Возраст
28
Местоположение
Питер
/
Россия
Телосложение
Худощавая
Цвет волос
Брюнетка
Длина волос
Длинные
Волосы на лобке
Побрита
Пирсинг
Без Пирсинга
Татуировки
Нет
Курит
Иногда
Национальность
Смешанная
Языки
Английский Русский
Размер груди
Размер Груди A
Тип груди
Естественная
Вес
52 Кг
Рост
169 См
════════════════════
Your instructions: Please reproduce every line of the listing above word for word, keeping the original order and line breaks.

Result of the exercise:
Возраст
28
Местоположение
Питер
/
Россия
Телосложение
Худощавая
Цвет волос
Брюнетка
Длина волос
Длинные
Волосы на лобке
Побрита
Пирсинг
Без Пирсинга
Татуировки
Нет
Курит
Иногда
Национальность
Смешанная
Языки
Английский Русский
Размер груди
Размер Груди A
Тип груди
Естественная
Вес
52 Кг
Рост
169 См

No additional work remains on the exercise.